Can you copy the rows below word for word, keeping every line break as it is?
(Beginning of Entries shown)
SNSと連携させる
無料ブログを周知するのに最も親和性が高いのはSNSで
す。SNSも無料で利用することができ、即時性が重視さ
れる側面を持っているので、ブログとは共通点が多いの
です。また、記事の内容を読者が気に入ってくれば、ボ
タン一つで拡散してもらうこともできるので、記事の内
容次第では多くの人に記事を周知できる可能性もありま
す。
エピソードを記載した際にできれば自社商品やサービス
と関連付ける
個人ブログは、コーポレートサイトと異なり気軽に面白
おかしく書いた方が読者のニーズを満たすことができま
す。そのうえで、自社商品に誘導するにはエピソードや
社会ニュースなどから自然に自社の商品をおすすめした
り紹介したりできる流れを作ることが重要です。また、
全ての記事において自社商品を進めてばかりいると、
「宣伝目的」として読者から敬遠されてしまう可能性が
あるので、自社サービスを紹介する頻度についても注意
(End of Entries shown)
=== Written reply ===
SNSと連携させる
無料ブログを周知するのに最も親和性が高いのはSNSで
す。SNSも無料で利用することができ、即時性が重視さ
れる側面を持っているので、ブログとは共通点が多いの
です。また、記事の内容を読者が気に入ってくれば、ボ
タン一つで拡散してもらうこともできるので、記事の内
容次第では多くの人に記事を周知できる可能性もありま
す。
エピソードを記載した際にできれば自社商品やサービス
と関連付ける
個人ブログは、コーポレートサイトと異なり気軽に面白
おかしく書いた方が読者のニーズを満たすことができま
す。そのうえで、自社商品に誘導するにはエピソードや
社会ニュースなどから自然に自社の商品をおすすめした
り紹介したりできる流れを作ることが重要です。また、
全ての記事において自社商品を進めてばかりいると、
「宣伝目的」として読者から敬遠されてしまう可能性が
あるので、自社サービスを紹介する頻度についても注意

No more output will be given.